Retrospective motion correction in MRI using disentangled embeddings

TL;DR

This work tackles the problem of motion artifacts in MRI and the limited generalization of existing retrospective corrections across motion types. It introduces a two-stage framework built on a hierarchical, conditional VQVAE with multi-resolution codebooks to learn disentangled motion embeddings, complemented by a PixelSNAIL autoregressive prior conditioned on motion severity to guide correction. The approach enables correction without artifact-specific training and shows qualitative robustness across simulated whole-body motion, highlighting the value of disentangled latent representations for motion translation tasks.
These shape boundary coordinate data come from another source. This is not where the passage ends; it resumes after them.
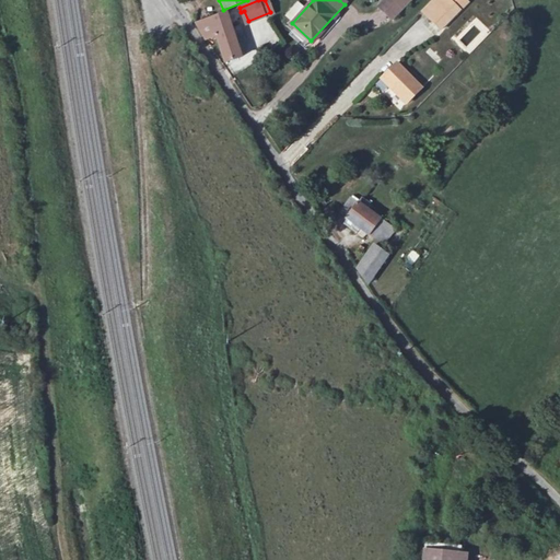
[(410,0),(384,0),(377,8),(391,21),(410,0)]
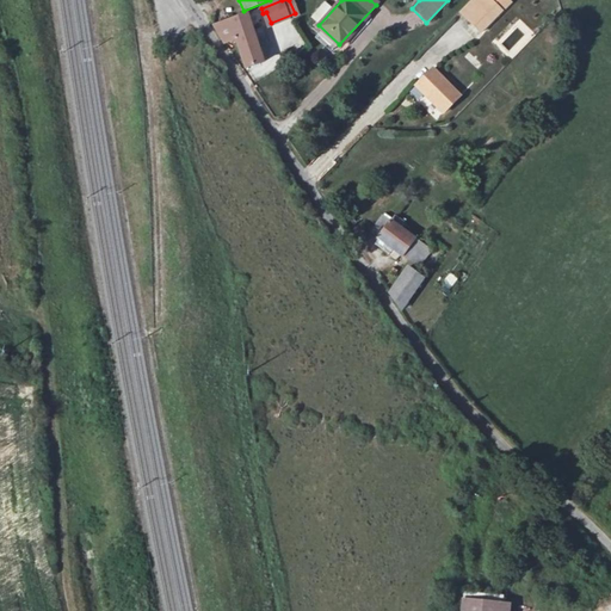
[(491,0),(474,19),(486,31),(505,11),(494,0),(491,0)]
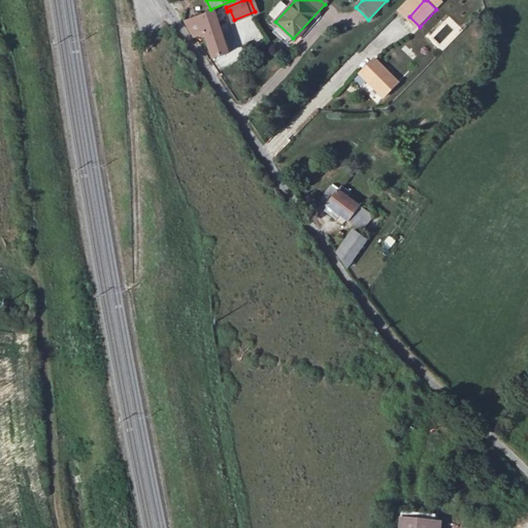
[(228,55),(211,10),(182,23),(192,39),(201,36),(210,62),(228,55)]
If extended to multiple modalities and richer priors, this framework could broadly improve MRI diagnostic quality across various body regions and motion patterns.

Abstract

Physiological motion can affect the diagnostic quality of magnetic resonance imaging (MRI). While various retrospective motion correction methods exist, many struggle to generalize across different motion types and body regions. In particular, machine learning (ML)-based corrections are often tailored to specific applications and datasets. We hypothesize that motion artifacts, though diverse, share underlying patterns that can be disentangled and exploited. To address this, we propose a hierarchical vector-quantized (VQ) variational auto-encoder that learns a disentangled embedding of motion-to-clean image features. A codebook is deployed to capture finite collection of motion patterns at multiple resolutions, enabling coarse-to-fine correction. An auto-regressive model is trained to learn the prior distribution of motion-free images and is used at inference to guide the correction process. Unlike conventional approaches, our method does not require artifact-specific training and can generalize to unseen motion patterns. We demonstrate the approach on simulated whole-body motion artifacts and observe robust correction across varying motion severity. Our results suggest that the model effectively disentangled physical motion of the simulated motion-effective scans, therefore, improving the generalizability of the ML-based MRI motion correction. Our work of disentangling the motion features shed a light on its potential application across anatomical regions and motion types.

Paper Structure

This paper contains 9 sections, 3 equations, 3 figures.

Figures (3)

  • Figure 1: Diagram of our conditional auto-encoder during codebook training. The model takes as input a motion-affected image $\hat{x}$ and performs multi-resolution encoding to extract discrete features $e_{1}$ and $e_{2}$. The class conditioning $y$ is passed through a linear layer $h(\cdot)$ and used to condition on both the feature map $D_{1}(e_{1})$ and codebook $e_{2}$ of higher resolutions to generate a motion-corrected clean target image $x$ through the decoding architecture. The conditioning operation hereby refers to feature add-ups.
  • Figure 2: Qualitative results of the proposed model for motion correction at various motion severity levels $y$. From the sagittal whole-body imaging plane (left panel), the abdominal region was selected (yellow dashed box), serving as the motion-free reference. The right panel shows the zoomed-in abdominal views with increasing motion severity level (from top to bottom rows), in the motion-corrected (left) and motion-affected (right) images. The model successfully removes motion artifacts while preserving anatomical structures across different motion severity levels.
  • Figure 3: Qualitative comparison of the motion-corrected results before and after codebook rearranged with conditioning on prior. The top row shows the motion-corrected results without the codebooks rearranged, encircled in yellow box, while the bottom row shows the motion-corrected results decoded from rearranged codebooks, in green box. Motion severity is increased from left to right, being $y=2, y=5$, and $y=8$ respectively. Note that the low frequency motion patterns are further removed in the lower row, presenting cleaner image content.